Netanyahu asserts Israel may act militarily against Hezbollah if diplomacy fails

Prime Minister Netanyahu emphasized Israel’s right to act militarily against Hezbollah if diplomatic efforts fail to ensure security.

TOVAH LAZAROFF

SEPTEMBER 16, 2024 21:19Updated: SEPTEMBER 16, 2024 21:53
Prime Minister Benjamin Netanyahu. (photo credit: MARC ISRAEL SELLEM)Prime Minister Benjamin Netanyahu.(photo credit: MARC ISRAEL SELLEM)
The IDF must be free to act to end attacks by the Iranian proxy group Hezbollah, Prime Minister Benjamin Netanyahu told US special envoy Amos Hochstein, who visited Israel in hopes of securing a diplomatic resolution to the constrained war along the country’s northern border with Lebanon.

“Israel appreciates and respects the support of the United States but in the end will do what is necessary to maintain its security and return the residents of the North to their homes safely,” the Prime Minister’s Office said Monday as it paraphrased Netanyahu’s messages to Hochstein.

Netanyahu reiterated to Hochstein the same message he gave the government on Sunday.“It will not be possible to return our residents without a fundamental change in the security situation in the North,” Netanyahu said.

But while Netanyahu hinted at a military solution, Defense Minister Yoav Gallant spoke about it openly. US State Department spokesperson Matthew Miller said that the Biden administration was committed to a diplomatic resolution to the IDF-Hezbollah conflict.

Miller said, “We have long made clear that we believe a diplomatic solution is the correct way, the only way, to bring calm to the north of Israel and allow Israeli citizens to return to their homes.”

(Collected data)

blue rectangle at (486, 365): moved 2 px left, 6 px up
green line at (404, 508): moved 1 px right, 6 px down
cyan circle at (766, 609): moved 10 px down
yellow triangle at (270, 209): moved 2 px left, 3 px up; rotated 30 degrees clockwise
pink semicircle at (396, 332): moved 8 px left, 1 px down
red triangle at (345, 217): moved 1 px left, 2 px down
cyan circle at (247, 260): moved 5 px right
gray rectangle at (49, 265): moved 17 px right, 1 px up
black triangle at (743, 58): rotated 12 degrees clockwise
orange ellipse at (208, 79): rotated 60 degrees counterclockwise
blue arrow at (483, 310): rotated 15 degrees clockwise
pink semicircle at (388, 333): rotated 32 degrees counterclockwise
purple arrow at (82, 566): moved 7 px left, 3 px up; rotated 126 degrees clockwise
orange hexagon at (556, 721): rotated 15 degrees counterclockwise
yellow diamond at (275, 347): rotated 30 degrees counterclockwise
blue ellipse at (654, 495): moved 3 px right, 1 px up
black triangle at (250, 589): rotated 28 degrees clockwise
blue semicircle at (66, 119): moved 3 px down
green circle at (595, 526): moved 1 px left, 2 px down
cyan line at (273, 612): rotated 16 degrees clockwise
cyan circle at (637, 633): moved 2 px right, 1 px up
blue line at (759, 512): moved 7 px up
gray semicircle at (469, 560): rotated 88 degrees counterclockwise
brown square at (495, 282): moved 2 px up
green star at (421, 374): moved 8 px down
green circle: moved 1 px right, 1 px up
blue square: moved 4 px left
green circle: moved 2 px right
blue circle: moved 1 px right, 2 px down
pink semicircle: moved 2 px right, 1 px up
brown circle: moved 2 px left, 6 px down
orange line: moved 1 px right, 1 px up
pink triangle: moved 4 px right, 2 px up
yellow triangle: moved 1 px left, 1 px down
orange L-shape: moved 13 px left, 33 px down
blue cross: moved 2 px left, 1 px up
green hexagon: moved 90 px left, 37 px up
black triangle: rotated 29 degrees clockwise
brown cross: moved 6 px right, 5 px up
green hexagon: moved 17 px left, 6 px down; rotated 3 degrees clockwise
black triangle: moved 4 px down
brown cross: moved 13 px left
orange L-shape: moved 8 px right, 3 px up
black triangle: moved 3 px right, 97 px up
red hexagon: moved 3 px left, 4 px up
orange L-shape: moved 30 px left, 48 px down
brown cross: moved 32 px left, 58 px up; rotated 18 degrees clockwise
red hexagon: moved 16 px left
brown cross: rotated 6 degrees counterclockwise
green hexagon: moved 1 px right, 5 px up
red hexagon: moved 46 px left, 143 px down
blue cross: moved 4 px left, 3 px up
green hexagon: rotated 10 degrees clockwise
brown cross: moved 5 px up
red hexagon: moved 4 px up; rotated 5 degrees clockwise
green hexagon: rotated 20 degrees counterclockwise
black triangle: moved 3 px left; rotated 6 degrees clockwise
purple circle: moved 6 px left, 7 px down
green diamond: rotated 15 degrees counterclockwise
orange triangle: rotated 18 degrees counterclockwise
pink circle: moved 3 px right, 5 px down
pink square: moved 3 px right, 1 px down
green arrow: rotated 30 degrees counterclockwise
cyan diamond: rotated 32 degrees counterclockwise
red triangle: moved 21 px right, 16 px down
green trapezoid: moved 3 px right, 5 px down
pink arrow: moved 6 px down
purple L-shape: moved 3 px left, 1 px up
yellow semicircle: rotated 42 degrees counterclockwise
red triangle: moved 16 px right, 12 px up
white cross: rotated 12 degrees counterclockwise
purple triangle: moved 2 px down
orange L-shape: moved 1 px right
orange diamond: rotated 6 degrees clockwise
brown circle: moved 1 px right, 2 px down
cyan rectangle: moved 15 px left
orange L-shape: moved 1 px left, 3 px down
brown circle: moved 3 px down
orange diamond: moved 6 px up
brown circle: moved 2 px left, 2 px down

» **WORK TASK**: Write the next part of the news article about Netanyahu and Hezbollah, starting right after its final sentence.

» **EXERCISE RESULT**:
At issue are the more than 60,000 Israelis who were forced to evacuate their homes along the northern border when the constrained IDF-Hezbollah war broke on October 8, one day after Hamas invaded southern Israel.Israel has insisted that for its citizens to return home, Hezbollah must abide by UN Security Council Resolution 1701 and withdraw to the Litani River.

Wider war with Hezbollah amid diplomatic efforts

Hochstein was meeting in Israel with Netanyahu, Gallant, and President Isaac Herzog as part of his continuing efforts to calm the situation in the North diplomatically. He arrived amid an intense debate as to whether Israel should now embark on a wider war with Hezbollah. The security cabinet was set to meet late Monday night.

It was a debate made more complicated by persistent reports that Netanyahu, for political reasons, was considering firing Gallant and replacing him with National Unity Party head MK Gideon Sa’ar.

Gallant has pushed Netanyahu to prioritize a wider war with Hezbollah – in which the IDF would enter Lebanon to push the Iranian proxy group back to the Litani River – over the existing war with Hamas.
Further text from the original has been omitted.